The solution lies in giving formal weight to the voices of analysts, process owners, and department leads within the IT prioritization process. We need to move away from governance models designed before operational agility was a clinical necessity and toward platforms that allow governed workflows to be deployed without a heavy IT lift. It is no longer a question of whether we have the capability to build these fixes, but whether we are willing to shift the control away from a central bottleneck and toward the operators who carry the necessary knowledge. By bringing metrics like the average time-to-resolution for workflow changes into the same room as denial rates, leadership can maintain accountability while allowing for the speed that modern healthcare demands.

If we look at the “double cost” of the IT backlog—the original inefficiency plus the manual workaround—how can executives reframe this as a budget priority rather than just a technical delay?

Executives need to realize that every month a legitimate workflow improvement sits in a queue, the organization is paying for the problem twice: once for the inefficiency and again for the labor-intensive workaround.
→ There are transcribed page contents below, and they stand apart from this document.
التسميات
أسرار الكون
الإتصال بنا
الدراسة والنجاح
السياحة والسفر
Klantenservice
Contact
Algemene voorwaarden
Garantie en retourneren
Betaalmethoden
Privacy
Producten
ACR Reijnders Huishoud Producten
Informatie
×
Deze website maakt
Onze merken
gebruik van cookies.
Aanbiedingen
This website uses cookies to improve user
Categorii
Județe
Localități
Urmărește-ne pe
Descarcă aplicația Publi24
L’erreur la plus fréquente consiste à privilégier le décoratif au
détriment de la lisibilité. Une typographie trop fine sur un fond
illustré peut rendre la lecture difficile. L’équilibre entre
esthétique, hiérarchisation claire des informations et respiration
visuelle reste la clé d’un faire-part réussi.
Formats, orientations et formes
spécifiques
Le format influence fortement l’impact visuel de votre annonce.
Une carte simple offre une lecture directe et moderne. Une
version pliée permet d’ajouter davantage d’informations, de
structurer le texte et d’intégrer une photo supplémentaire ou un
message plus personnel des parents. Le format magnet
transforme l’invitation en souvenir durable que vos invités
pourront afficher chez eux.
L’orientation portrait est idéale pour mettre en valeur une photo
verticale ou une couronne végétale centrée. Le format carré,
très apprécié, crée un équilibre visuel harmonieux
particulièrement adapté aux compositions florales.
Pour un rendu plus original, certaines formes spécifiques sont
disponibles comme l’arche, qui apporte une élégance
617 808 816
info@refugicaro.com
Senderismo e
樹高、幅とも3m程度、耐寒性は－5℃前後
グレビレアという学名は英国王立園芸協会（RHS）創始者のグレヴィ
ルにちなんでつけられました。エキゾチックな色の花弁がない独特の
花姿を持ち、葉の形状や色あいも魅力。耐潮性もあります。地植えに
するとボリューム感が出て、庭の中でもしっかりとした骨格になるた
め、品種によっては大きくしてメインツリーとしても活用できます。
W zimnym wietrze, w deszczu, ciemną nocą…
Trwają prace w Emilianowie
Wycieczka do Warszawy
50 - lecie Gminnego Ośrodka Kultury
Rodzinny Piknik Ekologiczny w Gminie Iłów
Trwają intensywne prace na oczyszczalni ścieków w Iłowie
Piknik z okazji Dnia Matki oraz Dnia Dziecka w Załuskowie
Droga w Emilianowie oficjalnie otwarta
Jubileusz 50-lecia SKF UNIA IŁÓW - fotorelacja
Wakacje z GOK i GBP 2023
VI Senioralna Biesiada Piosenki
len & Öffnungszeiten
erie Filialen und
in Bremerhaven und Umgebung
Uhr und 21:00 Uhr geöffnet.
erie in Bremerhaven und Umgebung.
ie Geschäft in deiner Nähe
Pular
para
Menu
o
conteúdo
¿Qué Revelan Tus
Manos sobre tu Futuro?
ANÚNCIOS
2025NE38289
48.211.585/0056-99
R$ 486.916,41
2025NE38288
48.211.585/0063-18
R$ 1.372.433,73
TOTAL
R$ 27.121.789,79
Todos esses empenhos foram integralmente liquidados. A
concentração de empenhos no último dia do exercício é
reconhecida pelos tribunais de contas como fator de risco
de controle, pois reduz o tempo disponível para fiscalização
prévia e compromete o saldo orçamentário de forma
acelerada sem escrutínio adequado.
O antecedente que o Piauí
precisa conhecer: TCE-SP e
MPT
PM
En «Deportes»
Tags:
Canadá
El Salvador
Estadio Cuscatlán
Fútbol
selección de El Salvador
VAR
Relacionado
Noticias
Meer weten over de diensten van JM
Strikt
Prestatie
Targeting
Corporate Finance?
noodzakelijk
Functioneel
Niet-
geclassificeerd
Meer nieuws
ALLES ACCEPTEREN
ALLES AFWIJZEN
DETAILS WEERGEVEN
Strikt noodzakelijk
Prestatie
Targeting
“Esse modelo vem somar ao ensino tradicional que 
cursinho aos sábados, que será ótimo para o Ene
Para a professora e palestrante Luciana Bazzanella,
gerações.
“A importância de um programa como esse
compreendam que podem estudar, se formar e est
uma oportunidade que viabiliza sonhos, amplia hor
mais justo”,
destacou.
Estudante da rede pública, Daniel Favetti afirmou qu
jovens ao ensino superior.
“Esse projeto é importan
This math isn’t complicated, yet because the backlog doesn’t show up as a single line item on a budget, it often gets ignored while it bleeds resources from every other department. If we started measuring how long it takes to change the system with the same precision we use for clinical outcomes, the financial argument for clearing the IT backlog would be undeniable. The most expensive queue in healthcare is the one no one is held accountable for, and until that changes, the “workaround economy” will continue to be a hidden tax on the entire health system.

What is your forecast for the future of healthcare operational agility over the next five years?

I believe we are on the cusp of a major shift where the bottleneck moves away from technical capability and toward organizational control. In the next five years, we will see health systems adopting governed platforms that allow non-IT staff to deploy fixes in real-time, finally matching the tooling to the knowledge that operators have carried for decades. We will see the “workaround economy” start to shrink as the time-to-resolution for IT tickets becomes a key performance indicator for senior leadership. Ultimately, the successful health systems will be those that stop measuring only what moves through the system and start measuring how quickly they can improve the system itself.